Settings
scrapy-webarchive
makes use of the following settings, in addition to Scrapy's settings. Note that all the settings are prefixed with SW_
.
Extensions
SW_EXPORT_URI
# Either configure the directory where the output should be uploaded to
SW_EXPORT_URI = "s3://scrapy-webarchive/"
SW_EXPORT_URI = "s3://scrapy-webarchive/{spider}/"
SW_EXPORT_URI = "s3://scrapy-webarchive/{year}/{month}/{day}/{spider}/"
# OR add the file name for full control of the output
SW_EXPORT_URI = "s3://scrapy-webarchive/output.wacz"

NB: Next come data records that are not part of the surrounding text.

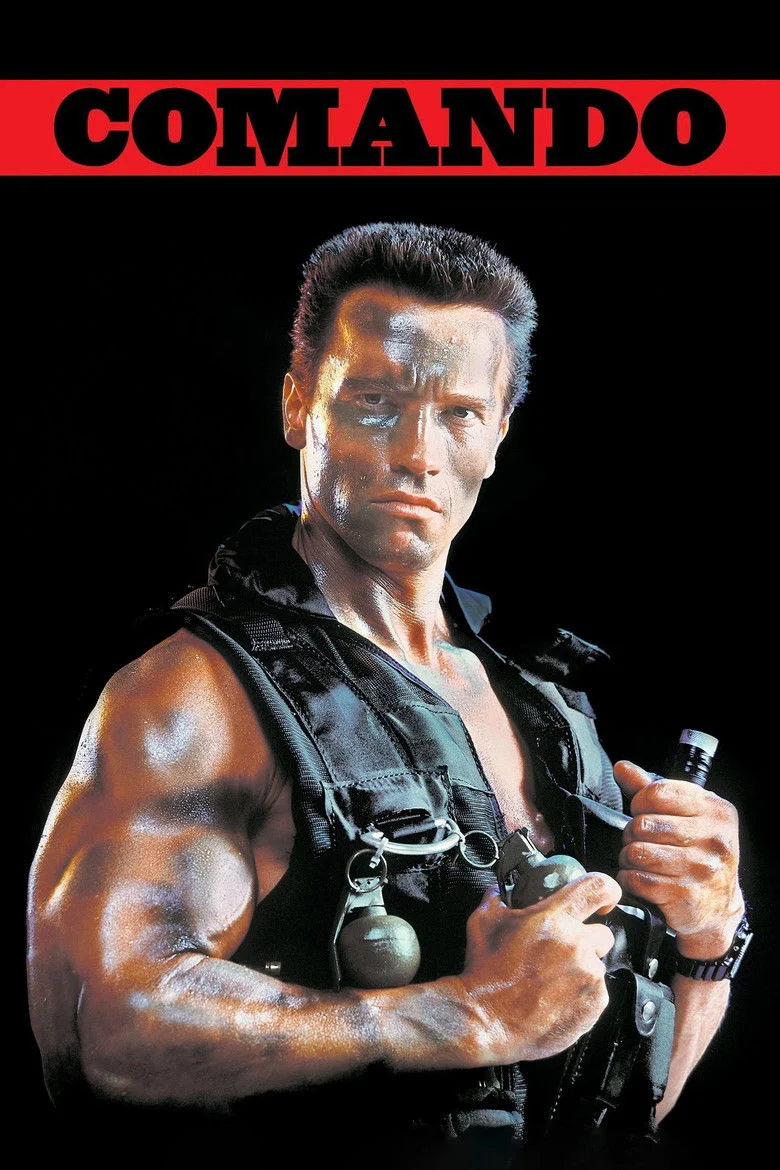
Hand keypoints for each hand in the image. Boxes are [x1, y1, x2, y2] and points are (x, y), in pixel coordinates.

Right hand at [456, 871, 621, 1063]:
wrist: (486, 1020)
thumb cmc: (485, 972)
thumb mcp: (483, 922)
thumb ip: (496, 898)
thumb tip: (498, 890)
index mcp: (553, 918)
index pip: (597, 888)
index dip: (606, 890)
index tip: (604, 900)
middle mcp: (576, 943)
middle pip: (602, 933)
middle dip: (586, 941)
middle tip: (560, 954)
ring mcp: (588, 974)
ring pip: (596, 966)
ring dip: (580, 970)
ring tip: (551, 983)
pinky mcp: (594, 1003)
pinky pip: (597, 993)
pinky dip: (582, 995)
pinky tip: (556, 1000)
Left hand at [615, 760, 744, 957]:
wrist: (718, 908)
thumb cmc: (696, 854)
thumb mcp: (684, 815)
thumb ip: (651, 789)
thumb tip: (621, 767)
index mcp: (716, 811)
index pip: (657, 793)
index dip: (639, 803)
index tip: (643, 813)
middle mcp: (714, 839)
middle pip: (642, 825)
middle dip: (631, 835)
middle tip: (640, 843)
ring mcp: (701, 869)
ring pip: (636, 853)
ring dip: (628, 859)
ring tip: (640, 863)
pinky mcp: (685, 896)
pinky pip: (636, 880)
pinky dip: (629, 881)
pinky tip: (641, 882)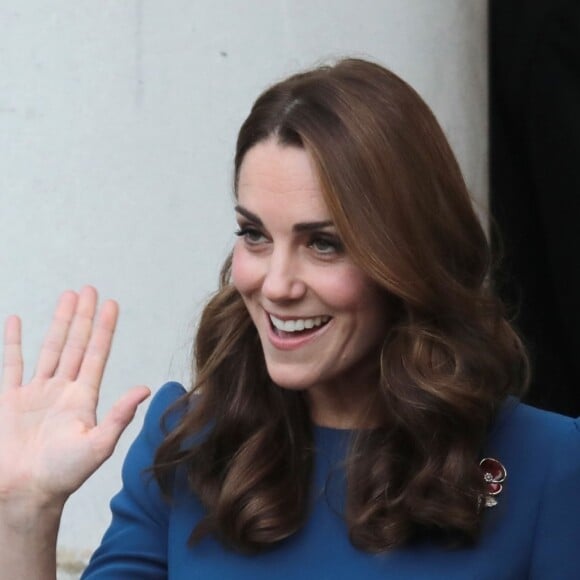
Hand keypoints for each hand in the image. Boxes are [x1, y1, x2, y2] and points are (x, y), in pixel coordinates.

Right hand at [0, 287, 149, 508]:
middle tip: (88, 288)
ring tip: (67, 297)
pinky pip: (11, 364)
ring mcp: (36, 392)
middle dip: (83, 316)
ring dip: (57, 322)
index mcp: (83, 397)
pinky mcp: (10, 400)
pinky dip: (13, 342)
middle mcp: (62, 389)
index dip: (104, 328)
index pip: (96, 353)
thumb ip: (119, 415)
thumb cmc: (63, 475)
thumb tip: (145, 389)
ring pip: (49, 347)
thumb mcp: (98, 445)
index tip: (111, 303)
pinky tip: (17, 321)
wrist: (25, 495)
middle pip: (75, 343)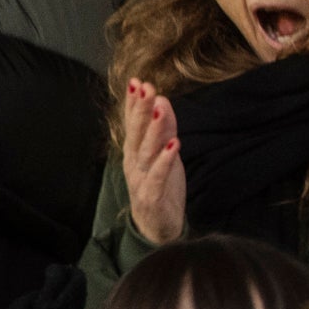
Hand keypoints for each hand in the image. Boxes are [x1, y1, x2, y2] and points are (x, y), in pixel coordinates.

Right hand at [121, 79, 186, 245]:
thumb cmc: (159, 186)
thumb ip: (164, 128)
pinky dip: (165, 162)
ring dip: (154, 130)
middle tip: (146, 87)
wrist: (156, 227)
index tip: (137, 81)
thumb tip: (163, 100)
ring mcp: (142, 180)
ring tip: (161, 109)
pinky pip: (159, 177)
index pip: (134, 123)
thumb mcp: (164, 153)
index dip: (135, 103)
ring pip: (147, 152)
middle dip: (141, 109)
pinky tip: (174, 146)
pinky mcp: (153, 196)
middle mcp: (135, 163)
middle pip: (137, 133)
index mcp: (135, 151)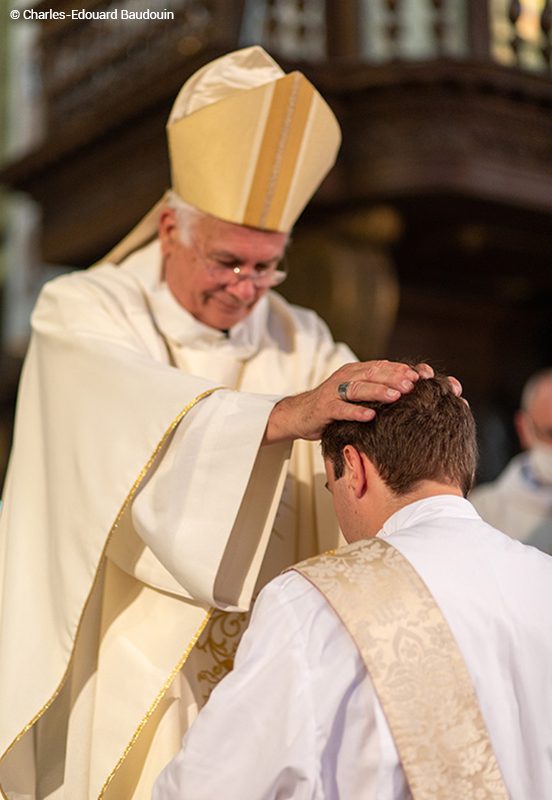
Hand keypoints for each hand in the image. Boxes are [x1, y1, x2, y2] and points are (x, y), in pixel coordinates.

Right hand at [265, 360, 427, 443]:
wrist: (299, 414)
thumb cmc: (334, 405)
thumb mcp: (356, 394)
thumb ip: (377, 389)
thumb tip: (409, 388)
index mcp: (355, 371)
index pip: (382, 366)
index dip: (401, 369)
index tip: (422, 375)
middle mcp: (345, 377)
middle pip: (372, 374)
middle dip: (394, 378)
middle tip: (413, 384)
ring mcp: (333, 392)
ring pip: (358, 388)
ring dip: (378, 391)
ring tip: (396, 397)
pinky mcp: (324, 408)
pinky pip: (341, 409)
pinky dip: (355, 412)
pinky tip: (369, 416)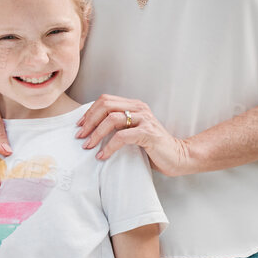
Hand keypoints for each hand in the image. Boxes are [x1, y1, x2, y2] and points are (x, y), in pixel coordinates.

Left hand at [76, 95, 196, 176]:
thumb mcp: (132, 133)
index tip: (79, 126)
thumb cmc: (153, 148)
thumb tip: (91, 131)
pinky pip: (122, 136)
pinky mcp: (148, 133)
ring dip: (96, 133)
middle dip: (89, 121)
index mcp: (134, 106)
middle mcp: (139, 108)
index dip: (89, 112)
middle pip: (105, 105)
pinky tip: (102, 155)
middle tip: (80, 136)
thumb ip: (118, 127)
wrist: (178, 157)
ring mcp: (145, 119)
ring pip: (111, 119)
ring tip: (88, 145)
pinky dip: (109, 147)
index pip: (105, 100)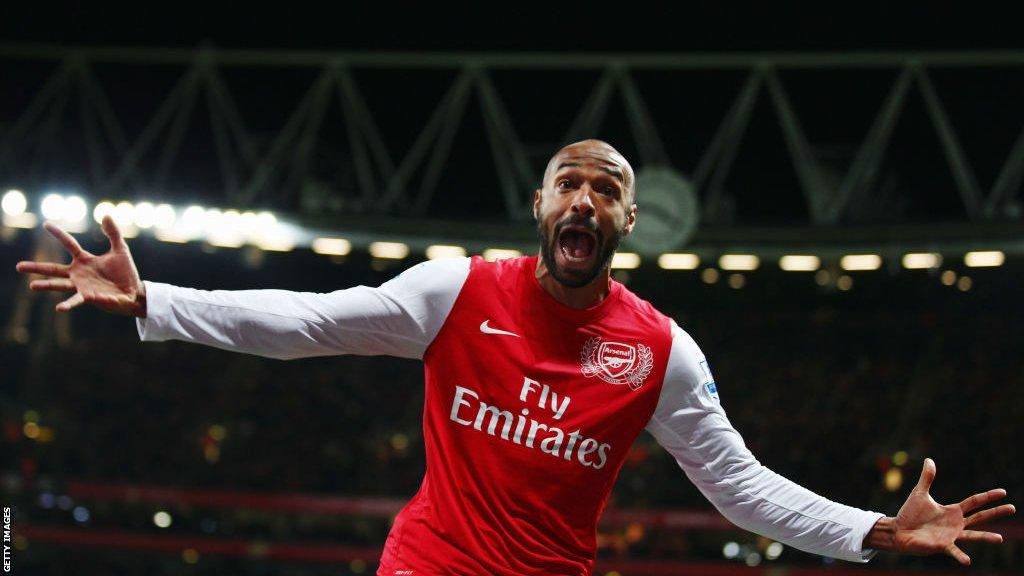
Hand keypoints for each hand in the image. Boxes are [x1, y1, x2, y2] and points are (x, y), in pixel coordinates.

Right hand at [15, 215, 146, 316]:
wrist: (134, 292)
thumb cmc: (125, 272)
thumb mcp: (120, 250)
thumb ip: (113, 233)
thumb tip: (106, 214)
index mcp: (84, 260)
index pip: (69, 244)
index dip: (58, 234)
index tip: (46, 224)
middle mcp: (79, 273)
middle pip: (54, 269)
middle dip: (36, 267)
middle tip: (18, 266)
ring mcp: (82, 286)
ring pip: (60, 285)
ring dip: (47, 285)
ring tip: (32, 286)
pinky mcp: (90, 297)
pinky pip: (77, 300)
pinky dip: (69, 304)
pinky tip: (59, 308)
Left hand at [868, 458, 1014, 564]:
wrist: (899, 530)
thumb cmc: (910, 513)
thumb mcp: (920, 493)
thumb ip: (927, 477)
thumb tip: (929, 459)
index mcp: (953, 511)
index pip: (975, 502)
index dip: (988, 496)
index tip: (1003, 492)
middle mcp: (956, 524)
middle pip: (980, 517)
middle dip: (996, 512)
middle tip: (1013, 508)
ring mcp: (951, 535)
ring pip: (973, 536)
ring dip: (986, 537)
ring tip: (1000, 538)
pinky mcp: (942, 545)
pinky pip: (954, 551)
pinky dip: (960, 555)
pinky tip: (968, 560)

SW_EXPORT_URI = "s3://scrapy-webarchive/{spider}/output-{timestamp}.wacz"
SW_EXPORT_URI = "s3://scrapy-webarchive/{year}/{month}/{day}/{spider}-{timestamp}.wacz"
# Local (No scheme assumes it is "file://")
SW_EXPORT_URI = "file:///path/to/output/{spider}/"
SW_EXPORT_URI = "/path/to/output/{spider}/"
This is the output path of the WACZ file. Multiple variables can be added that allow dynamic generation of the output path.
Supported variables: spider
, year
, month
, day
and timestamp
.
SW_WACZ_TITLE
This setting defines the title of the WACZ used in the datapackage.json
, which is generated durning the WACZ creation. It will default to the spider name if it is not configured.
SW_WACZ_DESCRIPTION
This setting defines the description of the WACZ used in the datapackage.json
, which is generated durning the WACZ creation. It will default to the spider name if it is not configured. Defaults to:
This is the web archive generated by a scrapy-webarchive extension for the
spider. It is mainly for scraping purposes as it does not contain any js/css data. Though it can be replayed as bare HTML if the site does not depend on JavaScript.
Downloader middleware and spider middleware
SW_WACZ_SOURCE_URI
⚠️ Scraping against a remote source currently only supports AWS S3.
# "file://" must be explicitly added, unlike SW_EXPORT_URI where it makes an assumption if no scheme is added.
SW_WACZ_SOURCE_URI = "file:///Users/username/Documents/archive.wacz"
SW_WACZ_SOURCE_URI = "s3://scrapy-webarchive/archive.wacz"
# Allows multiple sources, comma seperated.
SW_WACZ_SOURCE_URI = "s3://scrapy-webarchive/archive.wacz,file:///Users/username/Documents/archive.wacz"
This setting defines the location of the WACZ file that should be used as a source for the crawl job.
SW_WACZ_CRAWL
SW_WACZ_CRAWL = True
Setting to ignore original start_requests
, just yield all responses found in WACZ.